Chief Analyst and Associate Director says it is still too early to have judged the Brexit vote as being either good or bad.
Brexit is a word that Associate Director at currencies.co.uk, Jonathan Watson, has been talking about for a while now.
As Chief Analyst it has been his job to forecast the impact that the UK leaving the EU could have not just on his company, but also his clients.
Currencies.co.uk are a specialist currency brokers which sees them help private clients and businesses buy currency at competitive rates.
They also offer clients practical support in the timing and planning of their exchanges.
72% of the company’s clients send money to the Eurozone in Euros, 12% US Dollars, 8% Australian Dollars, 4% New Zealand Dollars and 4% others.
The business is authorised by the Financial Conduct Authority and has the appropriate permissions allowing the firm to “passport” it’s services within Europe.
Watson says the company has seen a huge impact from the EU referendum result, noting their business is driven by currency fluctuations and the impact they have on anyone wishing to send money abroad or back to the UK.
“The movement on the rates has created headaches for some and opportunities for others. A falling pound is bad for clients buying currency but good for clients looking to buy the pound,” says Watson.
As Currencies.co.uk deal in currency the rates at which they buy foreign exchange for their clients have shifted dramatically since the Referendum.
“Compared to the pre-Brexit highs GBPEUR has fallen 13% and GBPUSD 15%. This means that prices have increased for anyone buying a foreign currency with sterling whilst prices have fallen at that same level for anyone bringing funds back to the UK,’ says Wartson.

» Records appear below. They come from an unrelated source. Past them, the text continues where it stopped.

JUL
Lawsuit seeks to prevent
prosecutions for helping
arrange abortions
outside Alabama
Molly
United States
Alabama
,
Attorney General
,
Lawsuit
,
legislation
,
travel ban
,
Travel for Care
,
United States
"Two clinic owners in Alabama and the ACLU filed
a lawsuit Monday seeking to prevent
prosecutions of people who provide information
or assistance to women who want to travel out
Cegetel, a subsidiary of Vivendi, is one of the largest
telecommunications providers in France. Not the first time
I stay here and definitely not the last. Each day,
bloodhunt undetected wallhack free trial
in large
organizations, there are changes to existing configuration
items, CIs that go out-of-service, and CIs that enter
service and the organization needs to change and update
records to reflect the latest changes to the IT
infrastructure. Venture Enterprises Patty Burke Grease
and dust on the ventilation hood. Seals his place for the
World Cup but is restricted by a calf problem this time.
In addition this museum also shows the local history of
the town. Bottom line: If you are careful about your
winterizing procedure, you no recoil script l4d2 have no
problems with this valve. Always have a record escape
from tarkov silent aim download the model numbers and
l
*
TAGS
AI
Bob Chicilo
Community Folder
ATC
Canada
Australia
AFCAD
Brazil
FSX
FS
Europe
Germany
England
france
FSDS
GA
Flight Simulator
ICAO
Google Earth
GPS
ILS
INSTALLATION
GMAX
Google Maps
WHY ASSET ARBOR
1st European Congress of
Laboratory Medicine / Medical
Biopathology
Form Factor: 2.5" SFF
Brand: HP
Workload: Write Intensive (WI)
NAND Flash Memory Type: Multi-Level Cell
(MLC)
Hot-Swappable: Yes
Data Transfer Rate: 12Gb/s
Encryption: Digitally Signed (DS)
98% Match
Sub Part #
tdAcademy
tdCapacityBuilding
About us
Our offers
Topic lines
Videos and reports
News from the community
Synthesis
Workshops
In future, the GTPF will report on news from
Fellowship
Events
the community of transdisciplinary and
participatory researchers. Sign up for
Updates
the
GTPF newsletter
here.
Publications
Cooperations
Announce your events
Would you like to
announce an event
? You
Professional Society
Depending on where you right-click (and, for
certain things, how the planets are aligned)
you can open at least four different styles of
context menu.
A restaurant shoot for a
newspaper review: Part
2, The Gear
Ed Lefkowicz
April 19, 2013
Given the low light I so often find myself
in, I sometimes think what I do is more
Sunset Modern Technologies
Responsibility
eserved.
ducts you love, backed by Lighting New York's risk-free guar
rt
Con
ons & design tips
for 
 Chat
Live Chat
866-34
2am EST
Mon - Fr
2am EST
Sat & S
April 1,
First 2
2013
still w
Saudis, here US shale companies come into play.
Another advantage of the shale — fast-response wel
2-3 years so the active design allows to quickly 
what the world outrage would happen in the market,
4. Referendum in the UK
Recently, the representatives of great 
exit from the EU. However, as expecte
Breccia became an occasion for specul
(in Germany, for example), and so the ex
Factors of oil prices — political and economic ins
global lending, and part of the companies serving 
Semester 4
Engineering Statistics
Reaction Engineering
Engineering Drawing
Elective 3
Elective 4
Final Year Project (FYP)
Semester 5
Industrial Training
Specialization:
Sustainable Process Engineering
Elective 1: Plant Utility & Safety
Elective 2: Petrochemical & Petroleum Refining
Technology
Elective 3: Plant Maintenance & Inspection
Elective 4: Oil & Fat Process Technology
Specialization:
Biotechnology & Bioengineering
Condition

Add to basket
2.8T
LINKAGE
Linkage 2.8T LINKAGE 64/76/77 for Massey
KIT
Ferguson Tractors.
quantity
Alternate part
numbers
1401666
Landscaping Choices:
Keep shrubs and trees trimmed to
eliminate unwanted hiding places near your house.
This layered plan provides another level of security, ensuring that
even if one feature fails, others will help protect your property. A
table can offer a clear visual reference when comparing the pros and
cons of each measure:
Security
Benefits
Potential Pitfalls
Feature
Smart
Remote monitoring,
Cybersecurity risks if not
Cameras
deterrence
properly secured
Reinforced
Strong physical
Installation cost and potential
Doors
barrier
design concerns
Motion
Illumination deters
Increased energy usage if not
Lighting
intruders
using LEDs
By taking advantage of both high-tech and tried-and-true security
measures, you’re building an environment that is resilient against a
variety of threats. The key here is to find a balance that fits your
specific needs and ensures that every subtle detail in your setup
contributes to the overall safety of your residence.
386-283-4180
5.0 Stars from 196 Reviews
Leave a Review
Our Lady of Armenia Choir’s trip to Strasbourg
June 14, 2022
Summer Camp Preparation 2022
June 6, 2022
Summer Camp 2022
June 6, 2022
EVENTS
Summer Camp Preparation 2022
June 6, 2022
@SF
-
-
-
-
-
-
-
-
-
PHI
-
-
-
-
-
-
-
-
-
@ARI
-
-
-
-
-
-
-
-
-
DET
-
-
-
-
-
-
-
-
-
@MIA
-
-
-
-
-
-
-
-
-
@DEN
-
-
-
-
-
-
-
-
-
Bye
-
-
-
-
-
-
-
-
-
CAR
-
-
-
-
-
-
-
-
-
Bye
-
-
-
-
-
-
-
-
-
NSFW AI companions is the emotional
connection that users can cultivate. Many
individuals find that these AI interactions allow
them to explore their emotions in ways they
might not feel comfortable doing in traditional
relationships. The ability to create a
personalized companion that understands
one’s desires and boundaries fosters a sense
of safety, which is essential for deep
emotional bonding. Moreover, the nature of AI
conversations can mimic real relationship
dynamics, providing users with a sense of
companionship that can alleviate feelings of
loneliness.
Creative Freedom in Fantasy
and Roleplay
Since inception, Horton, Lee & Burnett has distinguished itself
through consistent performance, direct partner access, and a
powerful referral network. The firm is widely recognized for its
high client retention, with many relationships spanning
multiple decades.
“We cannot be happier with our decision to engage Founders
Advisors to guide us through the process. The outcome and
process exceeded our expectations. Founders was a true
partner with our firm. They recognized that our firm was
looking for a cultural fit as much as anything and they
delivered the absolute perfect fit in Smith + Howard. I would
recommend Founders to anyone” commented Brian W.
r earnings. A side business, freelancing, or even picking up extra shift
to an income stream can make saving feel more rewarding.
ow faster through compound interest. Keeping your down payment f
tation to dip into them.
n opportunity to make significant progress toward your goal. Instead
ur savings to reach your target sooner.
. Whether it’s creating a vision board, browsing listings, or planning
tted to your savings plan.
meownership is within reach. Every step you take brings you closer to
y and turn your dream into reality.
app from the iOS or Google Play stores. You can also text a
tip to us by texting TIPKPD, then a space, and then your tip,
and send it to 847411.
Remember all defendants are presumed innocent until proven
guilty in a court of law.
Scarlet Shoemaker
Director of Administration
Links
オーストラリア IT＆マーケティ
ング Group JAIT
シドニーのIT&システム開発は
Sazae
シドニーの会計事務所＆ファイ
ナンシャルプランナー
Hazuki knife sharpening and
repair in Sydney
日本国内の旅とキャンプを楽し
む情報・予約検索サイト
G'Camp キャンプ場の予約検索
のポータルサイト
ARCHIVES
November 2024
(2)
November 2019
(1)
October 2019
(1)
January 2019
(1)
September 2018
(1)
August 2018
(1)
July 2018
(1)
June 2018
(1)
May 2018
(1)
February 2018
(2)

While Currencies.co.uk don’t really import or export in the usual sense they have seen a big surge in clients bringing money back to the UK to take advantage of the spikes in the Pound.
“We have seen many businesses who do import feeling the pain and placing less orders. It is still too early to tell of any horror stories but following the 2008-9 sterling crisis when GBPEUR hit 1 for 1 many UK businesses had to significantly delay and cancel orders to buy overseas as the lower exchange rate made them uncompetitive,” says Watson.
Watson believes now historically a very good time to be buying the pound.
With regards to those looking to sell Sterling Watson reminds us that we have been here before:
“GBPEUR and most sterling rates (except GBPUSD) are at levels we last saw in 2013 so in terms of the prices on offer we and clients have dealt with these levels before.”
In terms of strategic responses to the referendum Currencies.co.uk say their business goals remain unchanged.
Response to the EU Referendum Result
Since Currencies.co.uk’s business relies on private clients buying property overseas Watson says the need certainty of the UK and EU relationship.
“Our business also relies on UK businesses buying products from overseas, a weak pound is not great for these clients. But these movements are good for clients buying the pound, there are always winners and losers on the currency markets,” says Watson.
Watson points out that the pound is effectively a yardstick for the health of the British economy so a weak pound whilst helpful for some exporters is not the best news for the economy as a whole.
“From a business perspective a Leave vote is perhaps not ideal but it will not stop businesses needing to buy products from abroad and clients wanting to buy property overseas. Indeed, we have seen a surge of clients making enquiries with agents we work with following the results,” says Watson.
On the question of whether any restriction to the freedom of movement of EU citizens would impact their employee base Watson believes there would be minimal impact as the company’s employees are UK based.
There were no immediate short term plans which have been altered by the vote.
“Our target market remains the same as it did before the vote, anyone moving money abroad or back to the UK. It is probably too early to call it bad or good, it is certainly nowhere near as bad as it the worst case scenarios predicted and will present interesting new opportunities for clients on the right side of the rate swings,” says Watson.
Advice for Theresa May and her Government
In Watson’s opinion there is a balancing act here and it is between getting a deal quickly and removing the uncertainty so that business and consumers can get on with life versus drawing out the negotiations to ensure the UK gets the best deal.
EU economies have literally just recovered from the worst financial crash in living memory, the last thing anyone needs is further weight on the back of the recovery.
“Whilst we wouldn’t want to rush into any agreement that was later found to be not in the UK’s best interest it is paramount to provide some certainty to business and consumers to give some clarity to the situation,” says Watson.